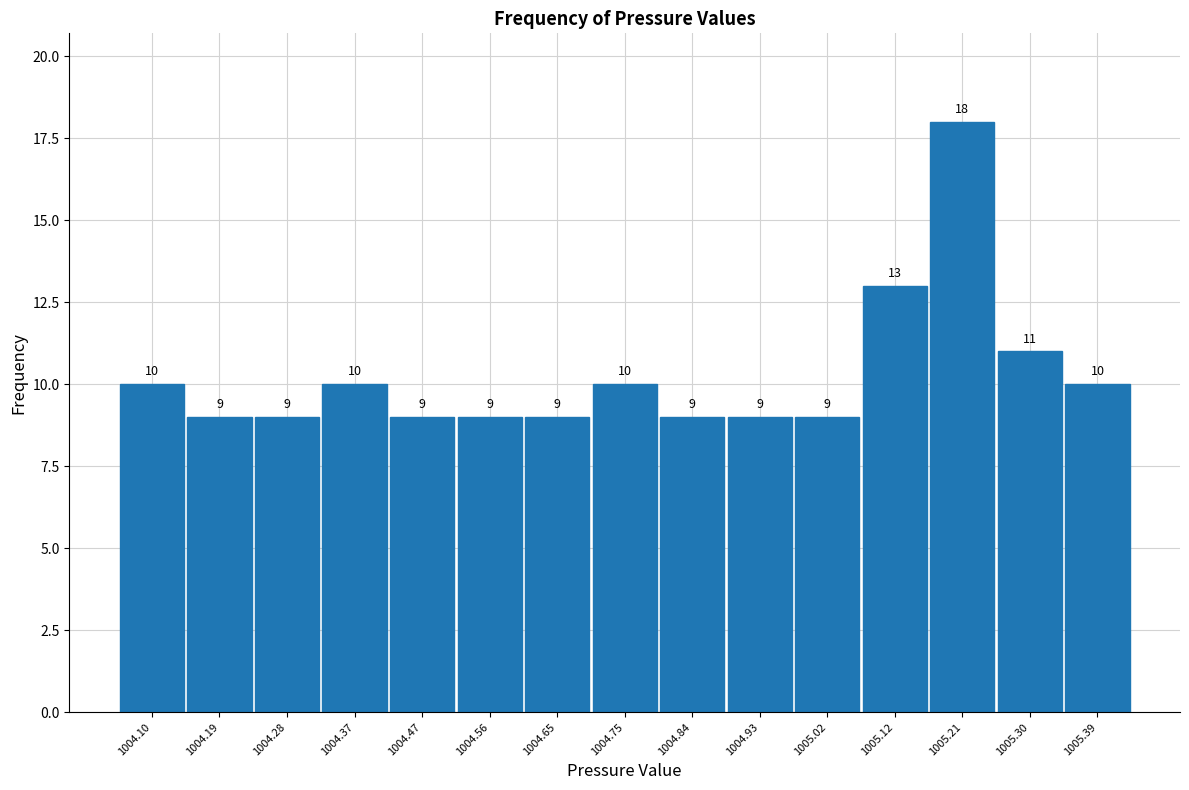

Reading left to right, list every bar in this chart as the range it spans on the x-axis followed by its height. The bar edges are not printed on the chart, so give them approximately, as read against the axis.

1004.05 to 1004.14: 10
1004.14 to 1004.24: 9
1004.24 to 1004.33: 9
1004.33 to 1004.42: 10
1004.42 to 1004.51: 9
1004.51 to 1004.61: 9
1004.61 to 1004.70: 9
1004.70 to 1004.79: 10
1004.79 to 1004.88: 9
1004.88 to 1004.98: 9
1004.98 to 1005.07: 9
1005.07 to 1005.16: 13
1005.16 to 1005.25: 18
1005.25 to 1005.35: 11
1005.35 to 1005.44: 10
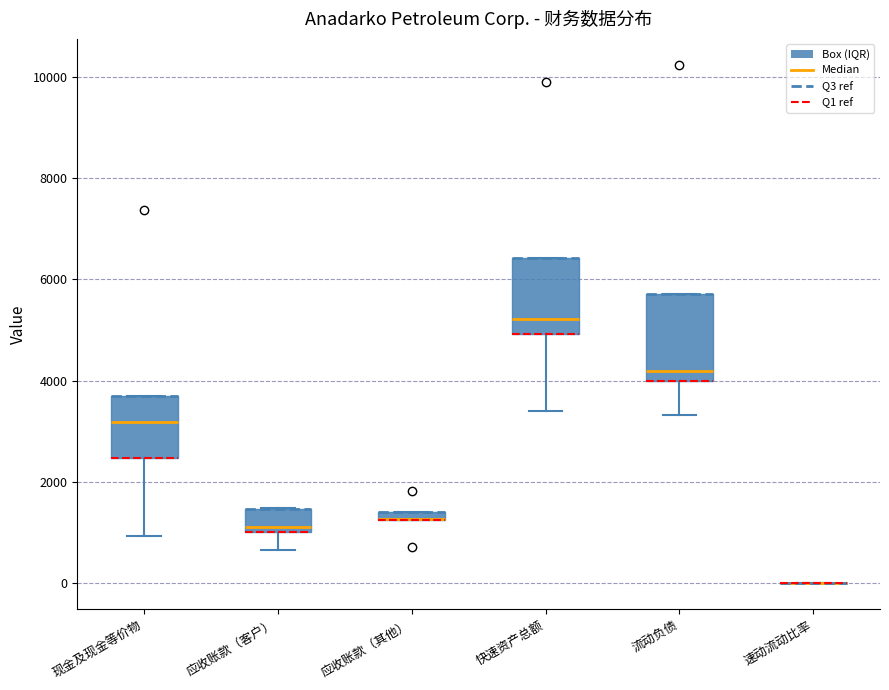

Where does the lower whisker of the box for 快速资产总额 end on the y-axis? The values are not printed on the chart, so give them approximately, as read against the axis.

3400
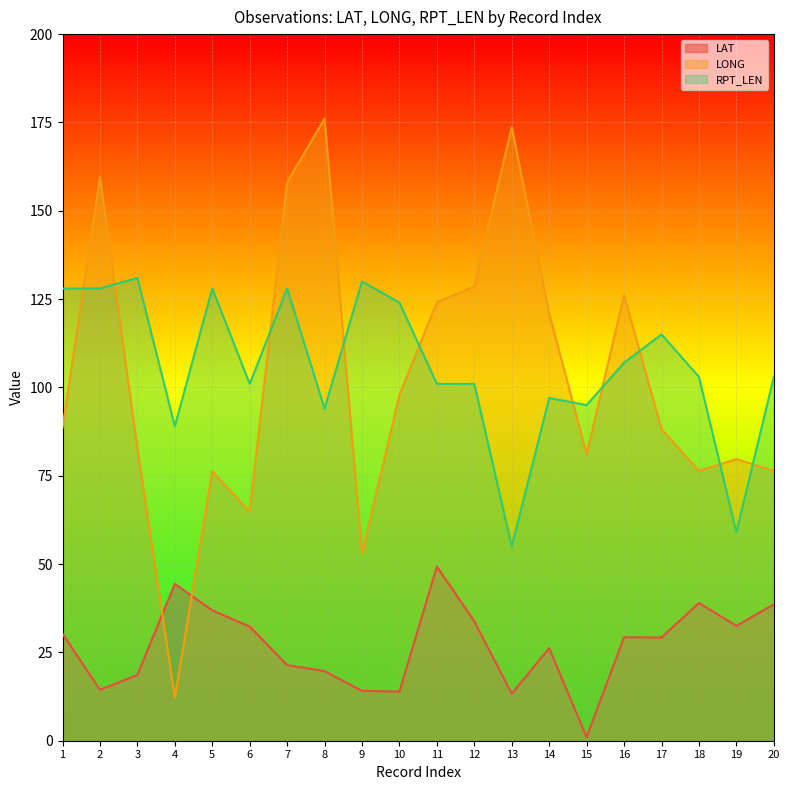

Where is the first local minimum for LONG?

4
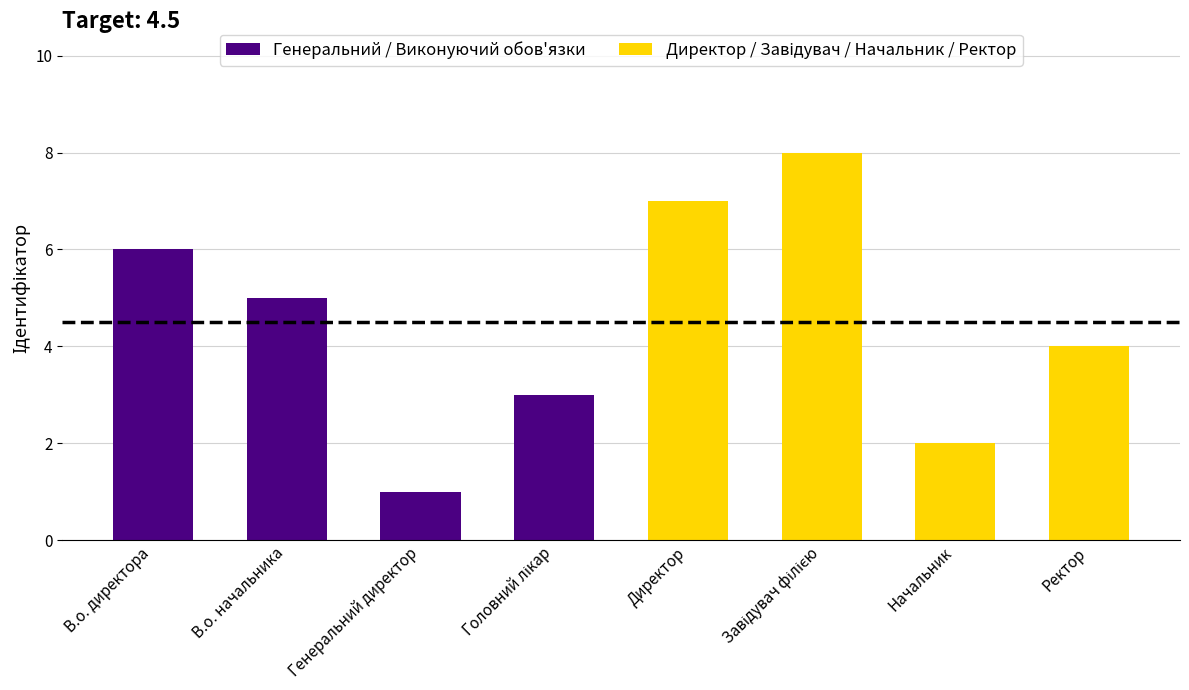

How many bars are there in total?

8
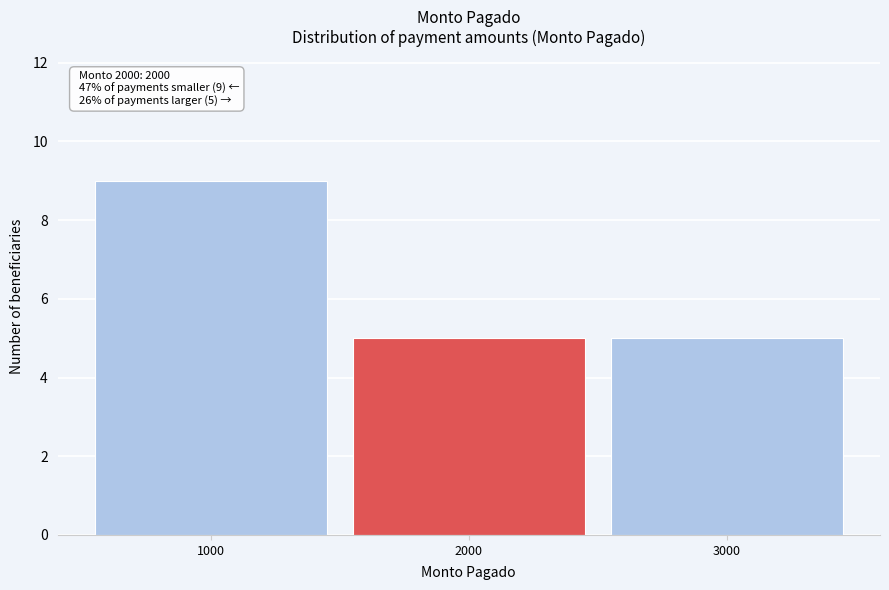

Which range on the x-axis has the tallest bar?

500 to 1500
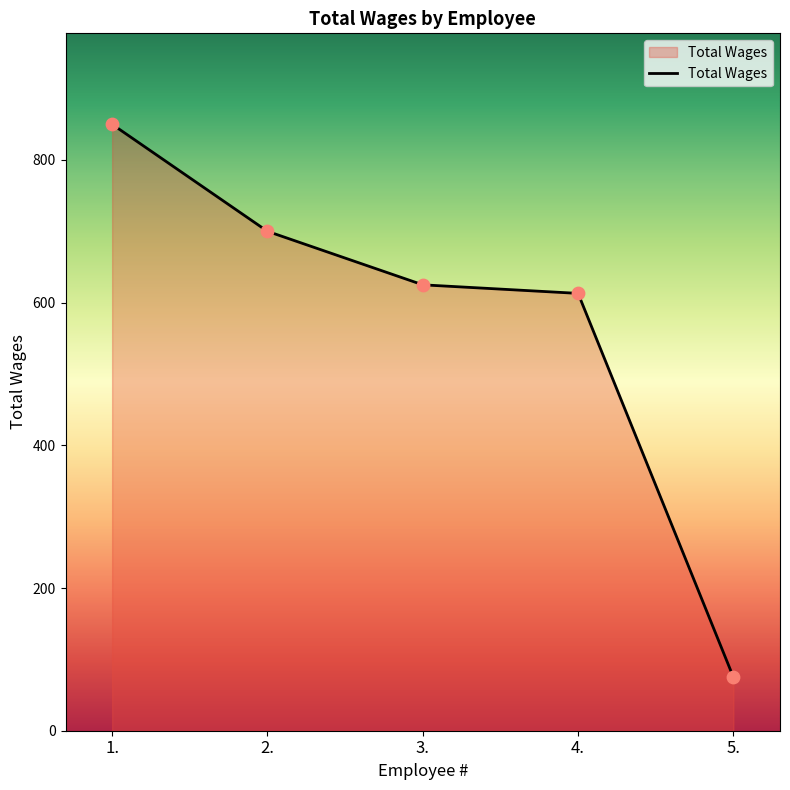

What is the change in value from 3. to 5.?

-550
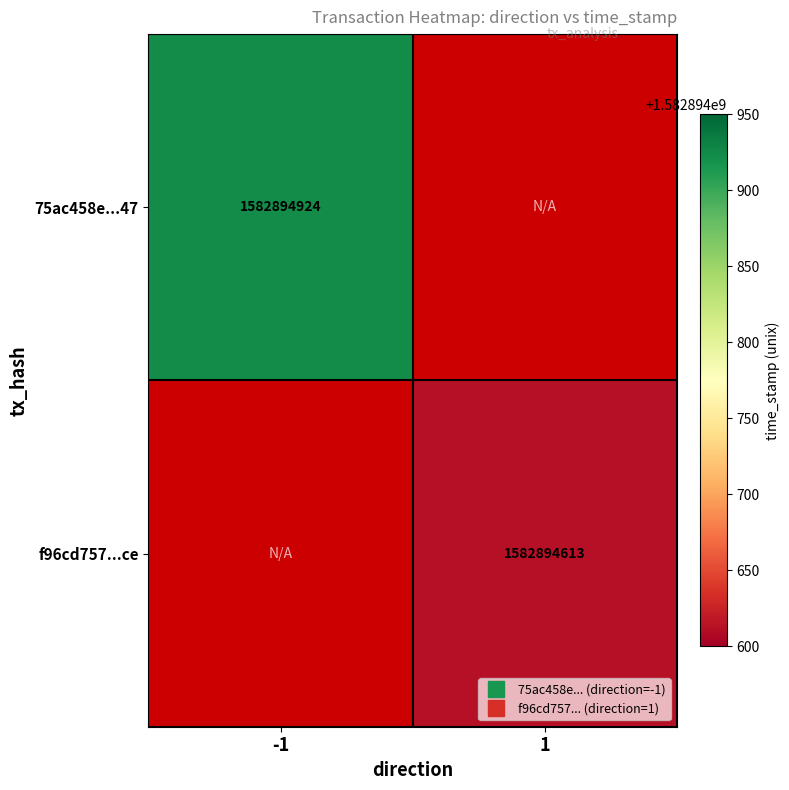

Rank the series by their maximum value, from lowest to highest.

f96cd7576c821be182f744c787d747e1251ddce, 75ac458e722607c2516fdc3baa27039af532e47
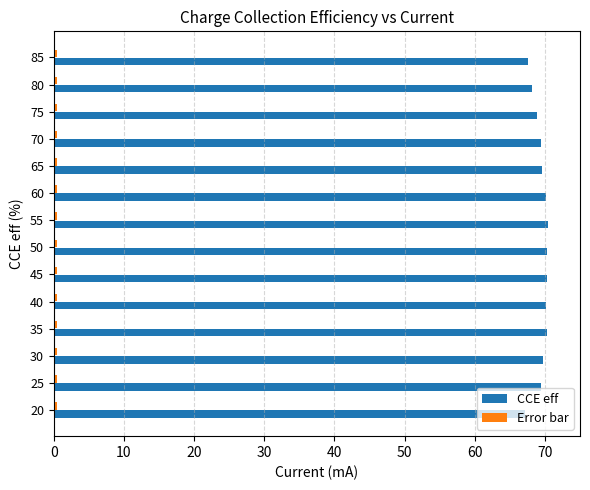

What is the maximum value shown in the chart?

70.4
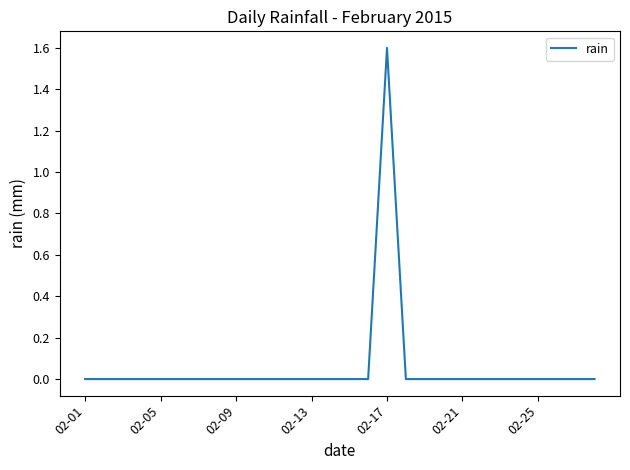

What is the difference between the maximum and minimum values?

1.6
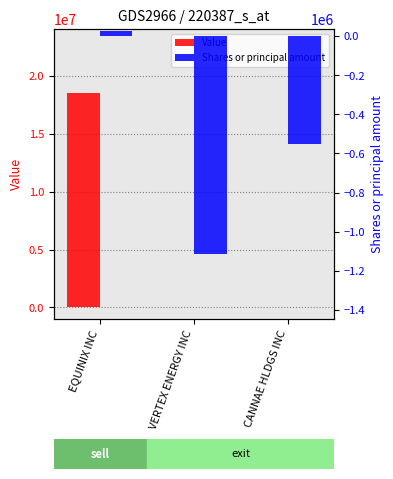

How many positive values does the Value series have?

1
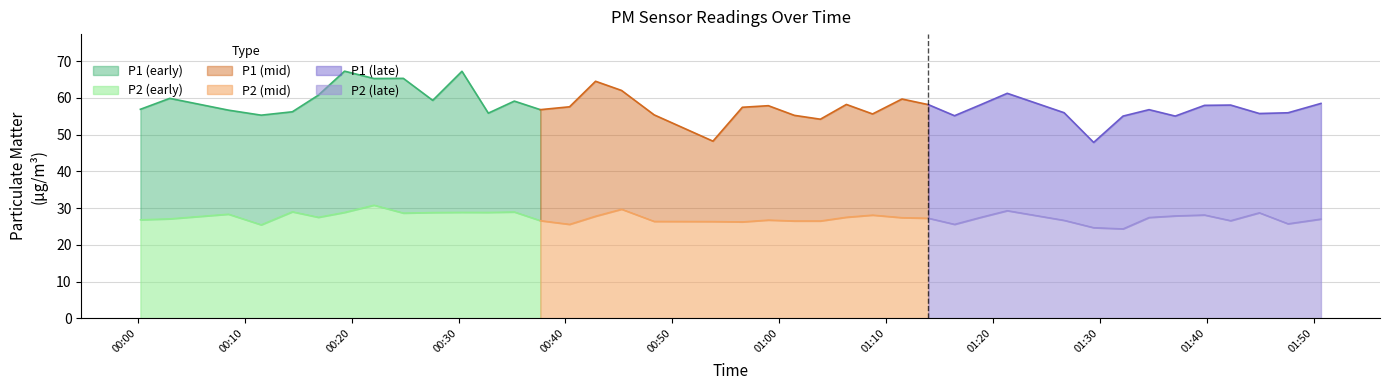

What is the sum of the P2 values at 2023-02-15T00:58:59 and 2023-02-15T01:03:51?

53.2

···

> _WORK ORDER_: Arrange the items above as a JSON list of strings with one string per line, starting with the line containing "How many bars are there in total?" and going on through the line containing "What is the sum". Leave out blank lines and pictures.

> _RESPONSE BOX_:
[
  "How many bars are there in total?",
  "8",
  "Which range on the x-axis has the tallest bar?",
  "500 to 1500",
  "What is the change in value from 3. to 5.?",
  "-550",
  "Rank the series by their maximum value, from lowest to highest.",
  "f96cd7576c821be182f744c787d747e1251ddce, 75ac458e722607c2516fdc3baa27039af532e47",
  "What is the maximum value shown in the chart?",
  "70.4",
  "What is the difference between the maximum and minimum values?",
  "1.6",
  "How many positive values does the Value series have?",
  "1",
  "What is the sum of the P2 values at 2023-02-15T00:58:59 and 2023-02-15T01:03:51?"
]